When is the best time to introduce another woman into your children’s lives when you become a widower, because your life has to continue. And what’s the best way to do this?
Wah! I don’t know. (Chuckles) It’s very personal. It depends on who you are, how self-aware you are, how functional or dysfunctional the previous relationship was, and how you have processed the loss.
The more functional the family system is, the more difficult it is to process the grief, because it’s a big loss. Men tend to go a little quick, so as to suppress the pain. There is also the pressure of the society.
How was it getting back into the dating scene?
It was very complicated. You’ve lost the skills. The world has also changed. There was no WhatsApp and whatever. Then many people do sympathise with men who are single, relatives, good friends, introduce women to you. I had my share. And you don’t know how to deal with this.
I told myself when my last born turns 18, I will start getting very serious. And that’s what happened. In fact it was him who told me ‘maybe it’s time you look for someone. You are very broken and are very miserable.’
This animal called mid-life crisis, is it a myth or it’s something real. Have you experienced it?
I did experience it. It’s not a myth. It is a transition and transitions are challenging. They are called crises because you are not prepared, but you find yourself right there. I have seen many men who get depressed. Not necessarily clinical but situational depression.
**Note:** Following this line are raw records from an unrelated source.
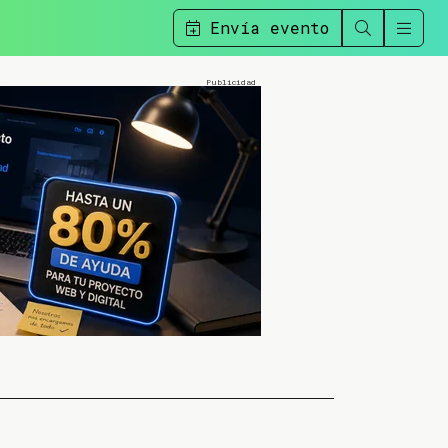
Envía evento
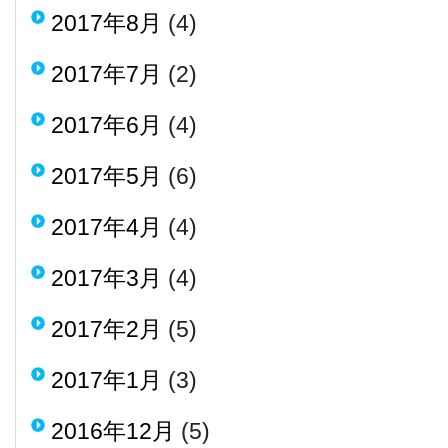
2017年8月
(4)
2017年7月
(2)
2017年6月
(4)
2017年5月
(6)
2017年4月
(4)
2017年3月
(4)
2017年2月
(5)
2017年1月
(3)
2016年12月
(5)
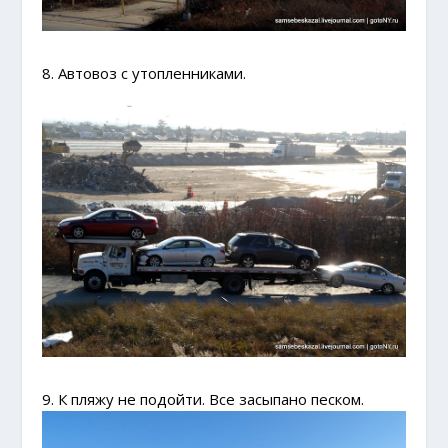
8. Автовоз с утопленниками.
9. К пляжу не подойти. Все засыпано песком.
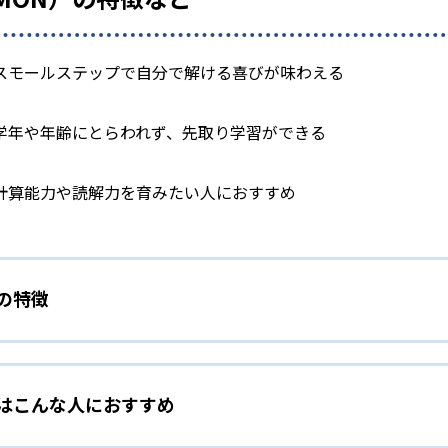
スモールステップで自分で解ける喜びが味わえる
学年や年齢にとらわれず、先取り学習ができる
計算能力や読解力を育みたい人におすすめ
）の特徴
学力別学習
）はこんな人におすすめ
らわれずに、一人ひとりの学力に応じたレベルから学習を始めて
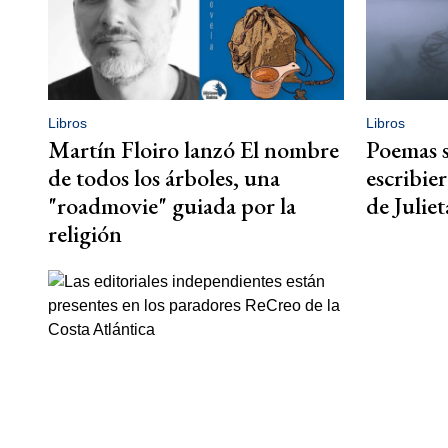
Libros
Libros
Martín Floiro lanzó El nombre
Poemas 
de todos los árboles, una
escribie
"roadmovie" guiada por la
de Julie
religión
For men, for example, when you get into the ‘mid-life’ period, the sexual drive goes down, it becomes hard to get an erection. You’ve always been thinking you are the toughest guy around the village, all of a sudden you can’t function, what do you do? The dilemma is that sometimes women’s sexual needs go up. So you are moving in different directions. It’s a crisis. You were not prepared, nobody told you.
What do you do? Many people run away from home because there are certain expectations they can’t meet. You get a girlfriend or whatever. You get into what they call inappropriate coping mechanisms. But if you know that I’m not able to do the things I used to do when I was 35 or 40, physically, psychologically, sometimes spiritually, you to accept and find out what to do. And people need to talk about it, because the less people talk about it, the more you think you are in trouble, you’re crazy, and you try very many things. And sometimes our ladies don’t understand that. They attack.
What’s your philosophy on money and wealth at this age?
I don’t give a damn about money anymore. What is it for? I have worked with billionaires who are depressed. Their money can’t help them. I’ve worked with very poor people who are extremely excited about their lives. So at this point in life, as long as you have basic needs, the rest is basically chasing the wind.
In this room, people come to find out about themselves, what’s the one thing you’ve never been able to resolve about yourself? A question you’ve never been able to find an answer to at your age?
I have seen so many clients and emotional pain is one of the worst situations that a human being can go through. It has no medication. There’s no tablet you can take for anger, fear, guilt, shame.
If you compare your 40s and 50s and probably your 30s, which decade do you think you had your greatest fun?
My 40s. I had energy, I had passion, I travelled the world, doing a lot of work. So there was a lot of fun, a lot of cultures, a lot of learning to do. In the 50s, I started slowing down, I started questioning a few things. And now going towards late 50s, I’m kind of now slowing down again. Trying to think, challenging young people to come out with something different that has probably not been tried before. That gives me a bit of energy.
Have you got other kids with your wife?
No. She also lost her spouse and she has two boys. Now I’m moving towards retirement, I wouldn’t like to bring up kids who would call me grandfather when I’m supposed to be father. Kids are brought in this office with psychological problems because their parents are old and they are telling their parents, ‘don’t drop me to school. Don’t come for parents’ day, you are too old.’ I don’t want to traumatise my child.